本発明は、VKORC1遺伝子の-1639番目の塩基の多型検出法、ならびにそのための核酸プローブおよびキットに関する。
心筋梗塞や脳梗塞の患者に対して、血液の凝固を防止する薬剤として、ワーファリンが広く使用されている。ワーファリンの適量は、人種によって大きく異なり、さらに、同じ人種であっても、個人間で差が見られる。ワーファリンを大量に投与すると、例えば、鼻血や皮膚の内出血が生じたり、時には、脳内出血等の副作用を生じたりするおそれがある。このため、治療においてワーファリンの適切な量を患者ごとに決定することは極めて重要となっている。
このようなワーファリンの適量値を決定するにあたって、近年、CYP2C9遺伝子およびVKORC1遺伝子の多型がワーファリンの薬効に関係していることが報告されている(非特許文献1,2)。CYP2C9遺伝子は、ワーファリン代謝酵素を作るチトクロームP450をコードする遺伝子である。VKORC1遺伝子は、血液の凝固に関与するビタミンKに作用するタンパク質をコードする遺伝子である。したがって、これら二つの遺伝子の多型を検出することは、患者に応じてワーファリンの適量を決定し、副作用を低減させるためにも非常に重要である。なお、VKORC1遺伝子の多型としては、1173C>T(rs9934438)、-1639 G>A (rs9923231)などが知られている。このようなVKORC1遺伝子の多型は、非特許文献3−5に記載されている。
塩基の多型を検出する方法としては、PCR-RFLP法(非特許文献3)またはパイロシーケンスにより変異を検出する方法がある(非特許文献4)。
しかしながら、非特許文献3のPCR-RFLP法は、DNAの抽出精製およびPCRを行った後、増幅産物に対して制限酵素処理し、電気泳動を行う必要があるなど、手間やコストを要する。また、PCRを行った後、増幅産物を処理する必要があるため、増幅産物が次の反応系に混入する恐れがあり、自動化が困難であり、複数の核酸配列を同時に検査することができないという問題点があった。

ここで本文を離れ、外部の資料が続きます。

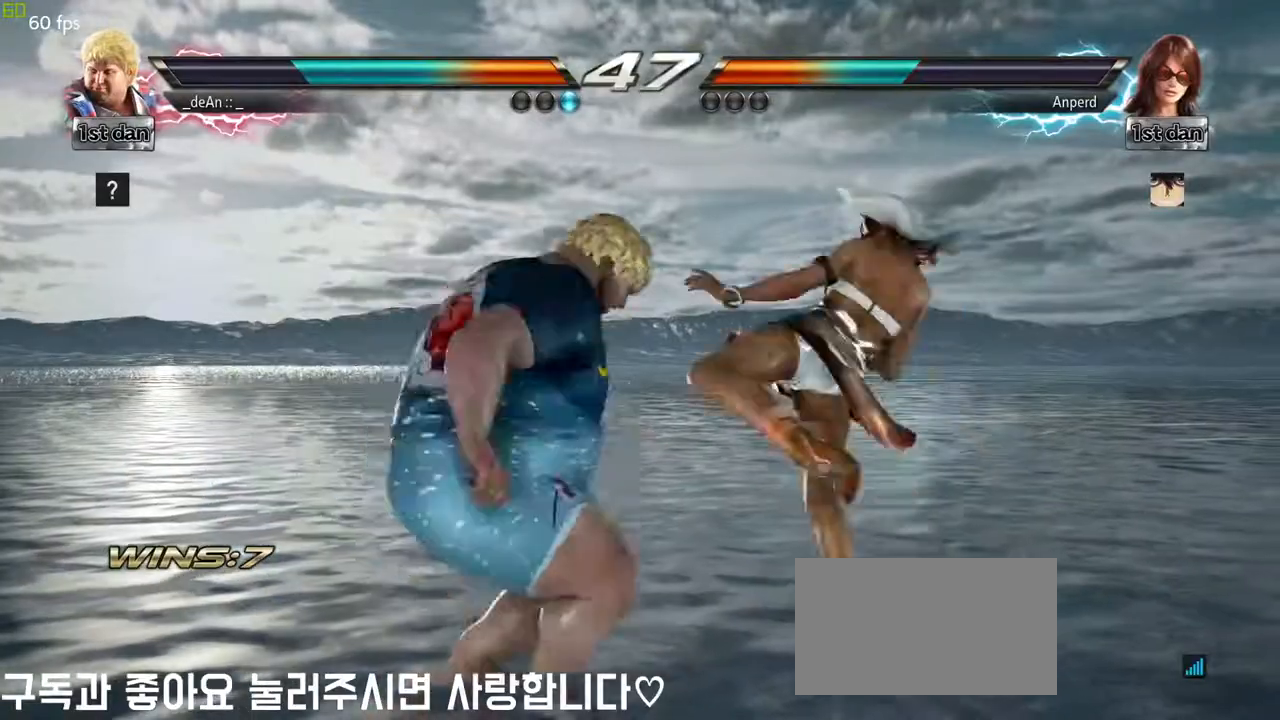
{"dt_ms": 500, "buttons": [], "left_stick": "left", "events": [[283, "left_stick", "left"]]}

非特許文献4のパイロシーケンスはヌクレオチドがDNAに取り込まれるときに放出されるピロリン酸をATPに変化させて発光反応に用いることで、ヌクレオチドがどれくらいDNAに取り込まれたかを定量できるという原理に基づいている。実際にはデオキシリボヌクレオチドを1種類ずつ加えて発光量を測定しては除去することを繰り返すことで、配列を決定する。余剰ヌクレオチドの除去には、鋳型のDNAを何らかの固相の基質に結合させておき、反応液を洗い流して除去する固相化法とアピラーゼを加えてヌクレオチドを分解する液相法がある。このように複雑な作業を自動で行うためのシステムが発売されているが、非常に高価でありコストを要する。また、DNAの抽出精製、前処理を行わなければならないなど、手間やコストを要するという問題点があった。

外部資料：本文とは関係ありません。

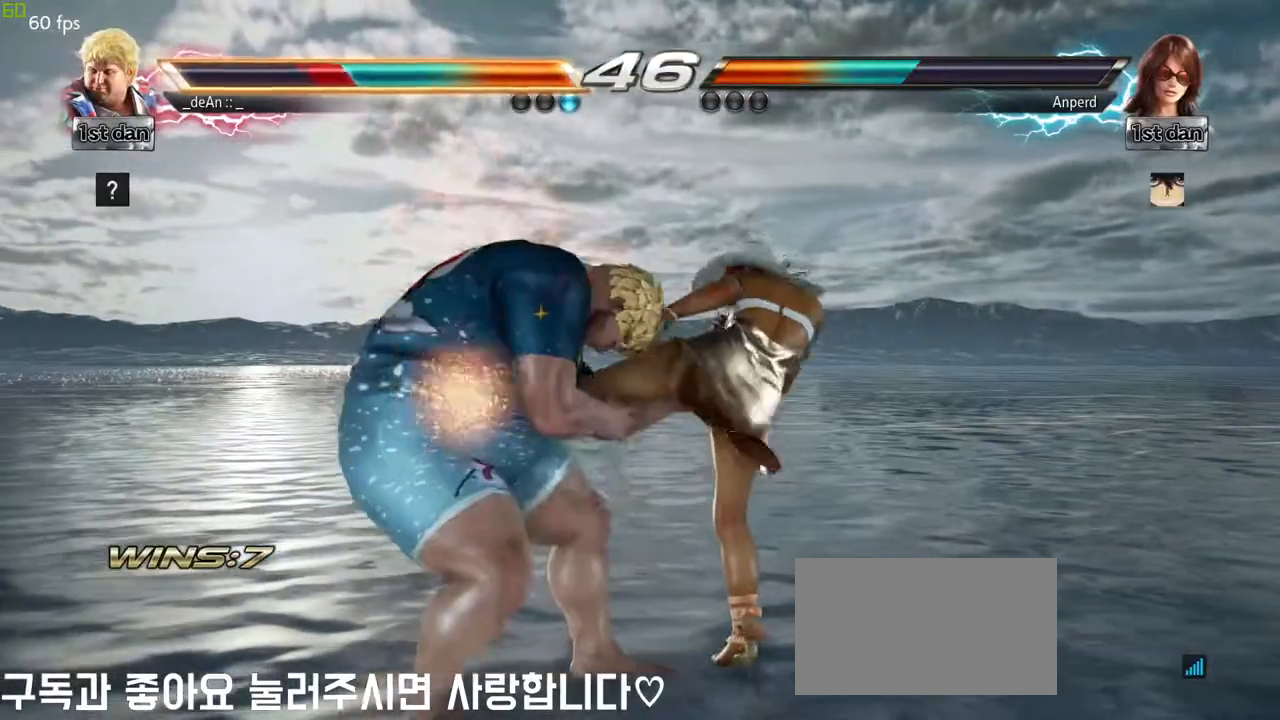
{"dt_ms": 500, "buttons": [], "left_stick": "left", "events": []}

一方、変異を含む領域をPCRで増幅した後、蛍光色素で標識された核酸プローブを用いて融解曲線分析を行い、融解曲線分析の結果に基づいて変異を解析する方法が知られている(特許文献1,2)。しかしながら、これらの文献においては、プローブの設計に関し、末端部が蛍光色素により標識された消光プローブが標的核酸にハイブリダイゼーションしたとき、末端部分においてプローブ−核酸ハイブリッドの複数塩基対が少なくとも一つのGとCのペアを形成するように設計するという教示があるのみである。
特許文献3には、5’末端を蛍光標識したプローブを使用して、融解曲線分析により、
VKORC1 1173C>T(rs9934438)とCYP2C9*3を同時に検出する方法が記載されている。しかしながら、VKORC1-1639 G>A (rs9923231)の多型を検出する方法は記載されていない。また、VKORC1-1639 G>A (rs9923231)の多型とCYP2C9*3変異部位の多型を同時に検出する方法も記載されていない。

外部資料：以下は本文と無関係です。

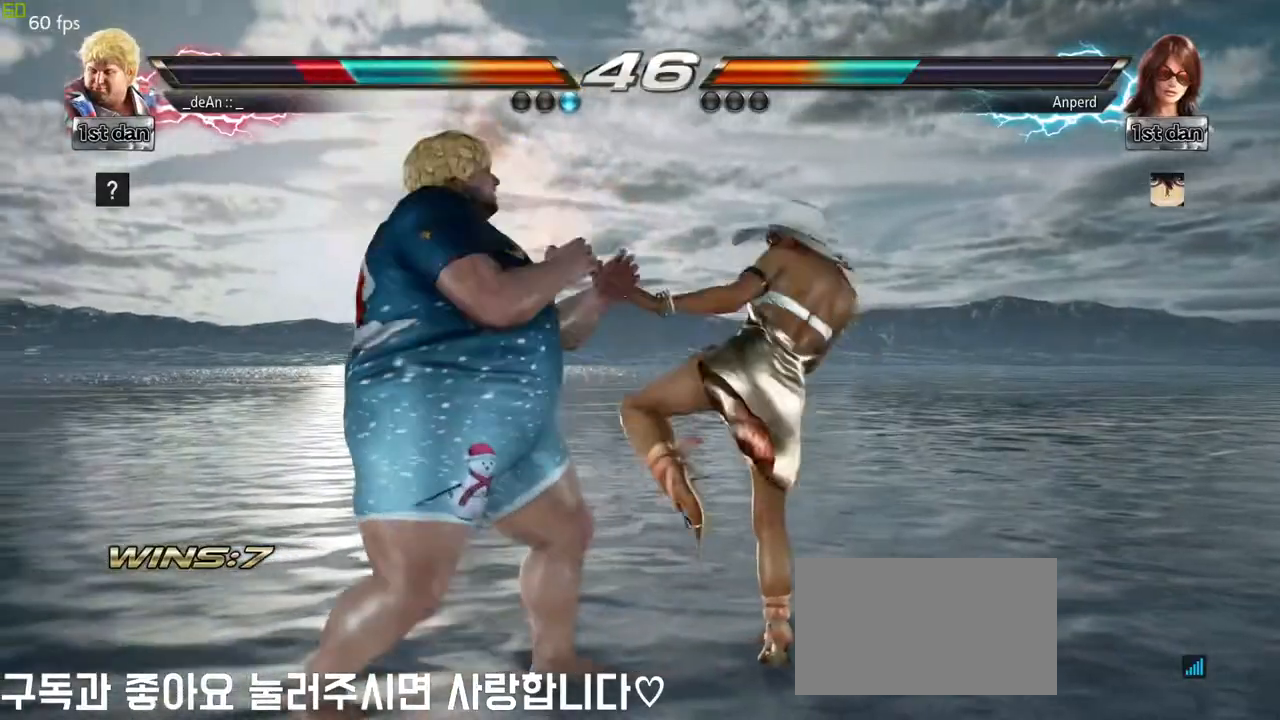
{"dt_ms": 500, "buttons": [], "left_stick": "center", "events": [[183, "left_stick", "center"], [233, "SQUARE", "down"], [433, "SQUARE", "up"]]}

特開2001−286300号公報 特開2002−119291号公報 国際公開公報WO/2008/117782
Simone Rost et al., Nature Vol.427 2004 letters to nature Mark J. Rieder et al., The New England Journal of Medicine 352; 22, 2005 TDM研究 Vol. 25 No. 4(2008) 141-144 BLOOD, 1 SEPTEMBER 2007 VOLUME 110, NUMBER 5 Genet Med. 2008 Feb; 10(2): 89-98
本発明は、VKORC1遺伝子の-1639番目の塩基の多型を検出するのに有効な消光プローブを特定し、VKORC1遺伝子の-1639番目の塩基の多型を検出する方法、およびそのためのキットを提供することを課題とする。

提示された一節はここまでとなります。